In our study, we observed a statistically significant increase in the total number of HPRT clones with deletions in the BD-exposed workers compared with the control subjects (p < 0.05). The increase appeared to be primarily the result of an increase in multiple exon deletions (p < 0.05), including both continuous deletions and discontinuous deletions (Table 4). Our results are in agreement with the data from Ma et al. (2000), Burkhart-Schultz and Jones (1997), and Burkhart-Schultz et al. (1996). Analysis of the in vitro mutational spectra of DEB- and EB-induced mutants in a study by Steen et al. (1997a, 1997b) clearly revealed that a decrease in the proportion of single-base substitutions was associated with an increase in the proportion of large deletion mutations Our data and similar findings by Meng et al. (2004) indicate that it is not necessary to invoke the formation of DEB as the sole source of large exon deletions; rather, HPRT spectra data from rats indicate that EB-diol is a likely source of deletion mutations.

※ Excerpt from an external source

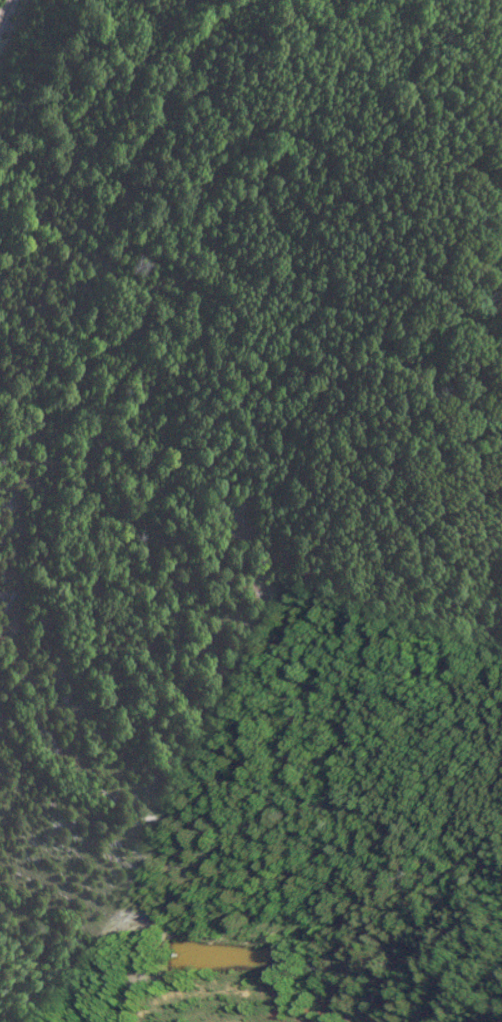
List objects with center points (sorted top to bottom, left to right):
railway: (4, 8)
airport: (266, 967)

In summary the results of the exposure assessment study indicate the BD occupational exposure of workers in China is relatively high, when the data are compared with those from studies conducted of other countries. Thus, we suppose that the increases of exon deletions in the mutants from exposed workers likely represent the mutations induced by BD. In a previous study Ma et al. (2000) further used HPRT coding sequence analysis and compared the molecular mutational spectrum of BD-exposed workers with those of control subjects. The authors identified a lower frequency of single-base substitutions, a higher proportion of A:T → T:A transversions and ± 1 frameshift mutations in BD-exposed workers. These changes were also confirmed by Meng et al. (2004) in mice and rats. In the future, we plan to analyze more population samples and molecular mutational spectrums in order to elucidate the molecular mutational spectrum associated with butadiene exposure.